Best devops practices to introduce for a data engineering team with no dev environment?
Posted by andalooooooongjacket@reddit | ExperiencedDevs | View on Reddit | 10 comments
I just joined a team with hundreds of Airflow DAGs in production and no development environment other than localhost. All of the DAGs are in prod with no config variables, and local Airflow deployments test in production using our AWS credentials. When we’re spinning up a dev and QA Airflow environment what best practices should I introduce ASAP to reduce the risk/start migrating over to our new way of working with dev?
Zulban@reddit
Why do you want to do this? Do you have support from management?
andalooooooongjacket@reddit (OP)
I need to do this to test some critical pipelines outside of prod before migration.
My manager and management more generally want to improve devops practices, they are just pretty far away from that goal with there their infra is at atm and will need my support during implementation. I’m asking here for more specific Airflow/devops advice I can use, beyond what I’ve been thinking about so far.
DualityEnigma@reddit
I’d recommend looking at terraform. You can take the existing stack and design it into terraform syntax. Once you have it in terraform you can easily configure a dev/staging/prod environment that is easy to stand up (and tear down while testing).
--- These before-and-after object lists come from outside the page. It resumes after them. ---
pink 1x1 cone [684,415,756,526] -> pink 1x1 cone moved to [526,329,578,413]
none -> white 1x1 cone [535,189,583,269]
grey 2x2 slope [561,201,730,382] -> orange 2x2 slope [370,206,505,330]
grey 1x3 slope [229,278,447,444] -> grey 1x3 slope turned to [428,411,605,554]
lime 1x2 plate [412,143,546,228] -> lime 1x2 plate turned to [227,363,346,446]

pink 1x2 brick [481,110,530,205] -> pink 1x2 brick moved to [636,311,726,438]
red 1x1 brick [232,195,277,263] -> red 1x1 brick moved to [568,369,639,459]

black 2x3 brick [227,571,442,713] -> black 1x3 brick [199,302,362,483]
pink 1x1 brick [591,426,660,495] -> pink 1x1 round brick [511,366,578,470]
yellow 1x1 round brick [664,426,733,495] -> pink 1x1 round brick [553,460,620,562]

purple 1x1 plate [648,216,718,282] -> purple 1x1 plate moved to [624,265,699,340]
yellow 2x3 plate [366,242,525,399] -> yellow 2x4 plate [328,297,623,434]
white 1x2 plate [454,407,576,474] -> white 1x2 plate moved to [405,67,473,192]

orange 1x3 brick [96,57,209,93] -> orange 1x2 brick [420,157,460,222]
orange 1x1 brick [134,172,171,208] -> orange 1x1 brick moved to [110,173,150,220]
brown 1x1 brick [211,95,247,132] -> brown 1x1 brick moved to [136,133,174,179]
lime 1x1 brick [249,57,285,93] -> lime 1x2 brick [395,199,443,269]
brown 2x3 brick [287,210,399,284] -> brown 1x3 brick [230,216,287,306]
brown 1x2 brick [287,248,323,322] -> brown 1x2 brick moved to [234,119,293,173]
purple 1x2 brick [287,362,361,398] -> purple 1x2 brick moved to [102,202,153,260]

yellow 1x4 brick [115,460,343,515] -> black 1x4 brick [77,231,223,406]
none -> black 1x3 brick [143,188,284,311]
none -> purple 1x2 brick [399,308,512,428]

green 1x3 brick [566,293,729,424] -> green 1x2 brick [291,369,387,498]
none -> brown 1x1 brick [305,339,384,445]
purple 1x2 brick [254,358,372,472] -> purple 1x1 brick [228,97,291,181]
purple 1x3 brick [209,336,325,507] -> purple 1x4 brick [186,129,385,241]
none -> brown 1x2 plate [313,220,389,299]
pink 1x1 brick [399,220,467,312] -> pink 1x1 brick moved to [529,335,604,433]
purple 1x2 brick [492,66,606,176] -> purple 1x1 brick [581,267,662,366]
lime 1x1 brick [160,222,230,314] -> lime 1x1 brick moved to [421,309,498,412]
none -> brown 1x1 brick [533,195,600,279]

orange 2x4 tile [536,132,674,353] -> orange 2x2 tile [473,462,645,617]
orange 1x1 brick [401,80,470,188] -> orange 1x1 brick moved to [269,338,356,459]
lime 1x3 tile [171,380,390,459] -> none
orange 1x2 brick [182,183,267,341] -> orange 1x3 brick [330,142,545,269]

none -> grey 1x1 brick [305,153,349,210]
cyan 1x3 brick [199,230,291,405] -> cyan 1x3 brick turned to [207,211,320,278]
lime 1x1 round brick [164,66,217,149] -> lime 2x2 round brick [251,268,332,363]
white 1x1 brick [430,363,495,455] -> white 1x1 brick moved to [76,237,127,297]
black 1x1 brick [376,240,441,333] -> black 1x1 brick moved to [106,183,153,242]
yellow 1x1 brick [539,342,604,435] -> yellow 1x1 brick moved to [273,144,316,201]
Once you have this new, clean environment (separate from current prod) you can plan to migrate current prod to the new environment and depreciate the old one (or import it into terraform).
When improving devops you often need to start clean and plan a migration of current prod. AWS makes this pretty easy.
WanderingStoner@reddit
good answer. it should also use modules so that the code is not duplicated for each env
jcpj1@reddit
Have you considered Sam sync from aws? Since your team is already testing on aws, it may be a nice incremental improvement where you can run tests on isolated, ephemeral cloud envs
valence_engineer@reddit
Whatever you do talk to the people running and making these DAGs. Loop them in. No, loop them in more than you think you need to. Have sessions, hand hold teams, embed in teams to migrate, etc, etc.
I have seen tons of these data migration projects die a fiery death when the data engineers get blocked, business goals fall behind, the new processes are blamed, and the heads of those trying to improve things roll.
Cell-i-Zenit@reddit
i would try to move as much as possible into terraform. Make the terraform files environment independent, so you can spawn easily a dev + prod environment with the same files
titpetric@reddit
Localhost is a dev env.
nfigo@reddit
If they flub a deployment in production, what happens? Corrupted data? Can they recover quickly? Does anyone notice?
Lay out all the things that can go wrong. How much data do you lose? How long is the system unavailable? Start by addressing the biggest risks.
AshamedDuck4329@reddit
it's crucial to set up a version control system and implement ci/cd pipelines. also, consider using infrastructure as code. containerization with docker can help too.